Source
^^^^

Atelier "Bidouilles sonores" au RIZE


Les balbutiements :

 
Nous avons souhaité nous engager dans une action de médiation avec le Rize et le Centre de Musiques Traditionnelles Rhône-Alpes. Structures qui nous ont attiré par leur engagement culturel local, par leur volonté de penser le patrimoine comme un objet social. Cependant nous ne connaissions pas tous les aspects de ces structures ni tout ce qu’elles pouvaient proposer. Sans idée spécifique nous avons alors commencé par prendre connaissance des différents engagements des structures lors d’un premier rendez-vous avec Laura Jouve-Villard (Responsable de l’action culturelle au CMTRA) et Laura Tamizé (Responsable de l’action culturelle au Rize).

L’objectif premier de ces institutions est la mise en valeur d’un patrimoine local et cet investissement était au cœur de la “Semaine des Patrimoines Vivants” initiée par le Rize et le CMTRA. Le thème de cette édition était “Les Instruments Voyageurs”, en lien avec un travail de collectage et de recherche autour des pratiques musicales villeurbannaises. Cette thématique s’est alors imposée comme un cadre cohérent duquel nous pouvions nous emparer. Les structures avaient collecté des enregistrements de témoignages de musiciens amateurs et professionnels villeurbannais qui présentaient leurs instruments et pratiques musicales, ancrées dans des localités variées, de la France et du monde. Les collectages réalisés par le CMTRA sont généralement archivés puis consultables, mais une des difficultés rencontrées par la structure est celle de leur mise en valeur auprès du public villeurbannais. Et, bien que ces témoignages soient utilisés comme support des expositions, ils existent rarement en tant qu'objets en eux même.

^^^^

Données fournies
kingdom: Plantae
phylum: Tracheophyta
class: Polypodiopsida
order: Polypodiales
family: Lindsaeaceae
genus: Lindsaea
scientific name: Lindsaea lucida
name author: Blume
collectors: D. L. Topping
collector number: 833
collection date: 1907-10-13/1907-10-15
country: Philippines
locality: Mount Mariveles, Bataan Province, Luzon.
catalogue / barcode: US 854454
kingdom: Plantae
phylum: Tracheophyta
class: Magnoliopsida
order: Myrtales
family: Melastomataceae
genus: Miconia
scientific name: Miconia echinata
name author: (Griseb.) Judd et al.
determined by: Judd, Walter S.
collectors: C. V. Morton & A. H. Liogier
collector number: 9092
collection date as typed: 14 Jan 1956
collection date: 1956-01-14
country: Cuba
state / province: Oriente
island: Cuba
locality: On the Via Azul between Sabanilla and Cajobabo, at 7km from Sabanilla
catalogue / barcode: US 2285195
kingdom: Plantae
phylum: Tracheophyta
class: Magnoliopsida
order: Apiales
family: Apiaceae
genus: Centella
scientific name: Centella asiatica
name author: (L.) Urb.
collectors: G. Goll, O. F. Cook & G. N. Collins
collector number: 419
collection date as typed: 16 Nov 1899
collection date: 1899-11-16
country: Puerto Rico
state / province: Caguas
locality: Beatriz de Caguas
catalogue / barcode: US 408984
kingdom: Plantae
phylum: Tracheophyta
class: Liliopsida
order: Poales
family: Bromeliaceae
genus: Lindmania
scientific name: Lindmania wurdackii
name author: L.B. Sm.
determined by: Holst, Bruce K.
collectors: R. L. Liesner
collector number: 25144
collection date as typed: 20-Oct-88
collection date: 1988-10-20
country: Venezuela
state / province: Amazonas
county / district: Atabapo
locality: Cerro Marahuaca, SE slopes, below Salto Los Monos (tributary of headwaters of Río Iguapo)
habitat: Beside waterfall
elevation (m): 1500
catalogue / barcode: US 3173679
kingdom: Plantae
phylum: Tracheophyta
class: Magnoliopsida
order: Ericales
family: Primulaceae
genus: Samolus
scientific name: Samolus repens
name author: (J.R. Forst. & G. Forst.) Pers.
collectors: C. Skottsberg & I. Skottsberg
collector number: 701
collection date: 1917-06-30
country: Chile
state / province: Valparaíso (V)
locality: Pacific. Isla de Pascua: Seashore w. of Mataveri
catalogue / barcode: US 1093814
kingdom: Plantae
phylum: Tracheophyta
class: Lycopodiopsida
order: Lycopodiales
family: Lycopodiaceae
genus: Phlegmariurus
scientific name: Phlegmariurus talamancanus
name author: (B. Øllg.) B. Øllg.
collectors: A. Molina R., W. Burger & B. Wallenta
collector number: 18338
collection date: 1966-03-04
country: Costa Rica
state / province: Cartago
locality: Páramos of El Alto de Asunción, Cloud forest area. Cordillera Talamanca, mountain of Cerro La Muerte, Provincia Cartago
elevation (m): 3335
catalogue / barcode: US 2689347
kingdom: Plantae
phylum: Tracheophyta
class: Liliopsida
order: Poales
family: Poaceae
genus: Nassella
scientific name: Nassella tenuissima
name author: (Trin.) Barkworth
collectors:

^^^^

À faire
(1) Reformulez sous forme de liste le paragraphe du texte sur l'atelier du Rize qui commence par « L'objectif premier de ces institutions », en conservant ses faits principaux.
(2) Citez le texte sur l'atelier du Rize de « Nous avons souhaité » jusqu'à « culturelle au Rize). ».

Résultats de l'exercice
(1)
- Ces institutions ont pour objectif premier la mise en valeur d'un patrimoine local. Cet engagement était au cœur de la « Semaine des Patrimoines Vivants », initiée par le Rize et le CMTRA.
- Le thème de l'édition, « Les Instruments Voyageurs », était lié à un travail de collectage et de recherche sur les pratiques musicales villeurbannaises. Il s'est imposé comme cadre de l'action.
- Les structures avaient collecté des témoignages enregistrés de musiciens villeurbannais, amateurs et professionnels. Ces musiciens y présentaient leurs instruments et leurs pratiques, ancrés dans des localités variées de France et du monde.
- Les collectages du CMTRA sont généralement archivés puis consultables. La structure peine toutefois à les mettre en valeur auprès du public villeurbannais.
- Ces témoignages servent de support aux expositions, mais existent rarement en tant qu'objets en eux-mêmes.

(2)
Nous avons souhaité nous engager dans une action de médiation avec le Rize et le Centre de Musiques Traditionnelles Rhône-Alpes. Structures qui nous ont attiré par leur engagement culturel local, par leur volonté de penser le patrimoine comme un objet social. Cependant nous ne connaissions pas tous les aspects de ces structures ni tout ce qu’elles pouvaient proposer. Sans idée spécifique nous avons alors commencé par prendre connaissance des différents engagements des structures lors d’un premier rendez-vous avec Laura Jouve-Villard (Responsable de l’action culturelle au CMTRA) et Laura Tamizé (Responsable de l’action culturelle au Rize).